Голос ворожеи окреп, загудел.
— Сталь ты крепкая, затупись! Веревка ссученная, перервись! Камень от руки отвались! Кто придет за душой рабы Божьей Алены, отступись!
Теперь пора настала и Алене свое слово молвить.
— Ночь черная, зеркало темное, отрази от меня слово злое, проклятье людское, знак адовый! — прошептала она. — Прошу по первому разу.
Взгляд ее прокладывал путь коридором отражений, как бы шел из дверей да в двери, из ворот — да в ворота, и тут только Алена уразумела, откуда взялись и что означают эти древние слова.
— Сталь ты крепкая, затупись… — единым дыханием повторяла Степанида. — Веревка ссученная, перервись…
— Ночь черная, зеркало темное, отрази от меня слово злое, проклятье людское, знак адовый! — уже более уверенно произнесла Алена. — Прошу по второму разу.
Как-то странно метнулись язычки свечек, пустили дымки, закоптили — но вроде выровнялись.
В глубине зеркала, там, где ворота и двери сошлись в одну точку, стало зреть нечто черное, такой черноты, что она, казалось, засасывала в себя…
— Ночь черная, зеркало темное, отрази от меня слово злое, проклятье людское, знак адовый! — еще не понимая, что творится неладное, воскликнула Алена. — Прошу по третьему разу!..
Оставалось произнести «Аминь», плеснуть в лицо воды а далее уж была забота Степаниды, это ей полагалось закончить заговор, замкнуть его замком и произнести слова для очищения после такой решительной ворожбы.
Но одни воротца за другими наливались чернотой непроглядной, и не отражался более свет нарядных образных свечек, и чернота эта взбухла вдруг, как тесто перестоявшее из квашни!

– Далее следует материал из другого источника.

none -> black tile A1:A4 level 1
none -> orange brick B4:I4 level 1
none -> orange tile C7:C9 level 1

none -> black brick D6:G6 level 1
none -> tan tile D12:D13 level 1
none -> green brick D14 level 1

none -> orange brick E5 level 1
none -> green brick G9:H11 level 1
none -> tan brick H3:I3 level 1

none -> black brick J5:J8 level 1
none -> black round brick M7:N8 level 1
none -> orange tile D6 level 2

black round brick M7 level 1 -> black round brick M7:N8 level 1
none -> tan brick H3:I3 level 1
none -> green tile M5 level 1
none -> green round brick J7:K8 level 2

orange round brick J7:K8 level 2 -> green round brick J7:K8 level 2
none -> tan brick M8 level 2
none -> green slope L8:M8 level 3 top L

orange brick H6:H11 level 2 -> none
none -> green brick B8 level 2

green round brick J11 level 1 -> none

Она выпятилась сразу из обоих зеркал, и того, что на столе, и того, что на коленях, и слилась, и треск со звоном пронеслись по избенке, а свечи разом вскинули огонь чуть ли не к потолку — да и погасли!
— Царь небесный, Пресвятая Богородица! — заголосила Степанида.

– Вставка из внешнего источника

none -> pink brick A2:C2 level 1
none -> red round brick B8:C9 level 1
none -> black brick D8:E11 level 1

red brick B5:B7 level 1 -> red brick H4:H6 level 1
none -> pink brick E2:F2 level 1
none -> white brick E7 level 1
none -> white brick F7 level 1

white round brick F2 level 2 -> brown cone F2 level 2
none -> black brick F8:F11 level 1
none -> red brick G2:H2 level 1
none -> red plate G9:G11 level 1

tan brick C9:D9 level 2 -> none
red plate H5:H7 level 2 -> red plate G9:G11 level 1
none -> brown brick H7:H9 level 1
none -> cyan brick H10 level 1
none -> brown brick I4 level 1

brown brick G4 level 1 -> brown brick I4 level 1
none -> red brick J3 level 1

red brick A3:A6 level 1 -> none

Зеркала, неведомой силой притянутые друг к другу, друг от друга отпихнулись, да так, что Алена ощутила сильный толчок в живот. Стулец опрокинулся, и она с ним вместе полетела назад и рухнула бы на пол, кабы не Степанида.
Оба зеркала, свалившись на пол, испускали жуткий звук — негромкое жужжанье, от коего стены избенки мелко и противно дрожали.
Как Степанида с Аленкой на двор вымелись, друг о дружку спотыкаясь, круша всё на пути, едва бочонки с кадушками из сеней не выставив, — ох, лучше и не вспоминать…
Ночь, как оно и положено в мае, была еще прохладная, а обе ворожеи невезучие — в одних лишь исподних рубахах да босиком. А земля-то сырая, так и пронизывает… И не было бы отваги, да холод отваге научил. Крестясь, молясь вслух да при каждом шорохе обратно шарахаясь, вернулись они в избу.
Засветили лучину от печного уголька, вставили в светец и долго пререкались — кому поднимать с полу зеркала-складни.
Наконец договорились — и каждая взяла по одному зеркалу.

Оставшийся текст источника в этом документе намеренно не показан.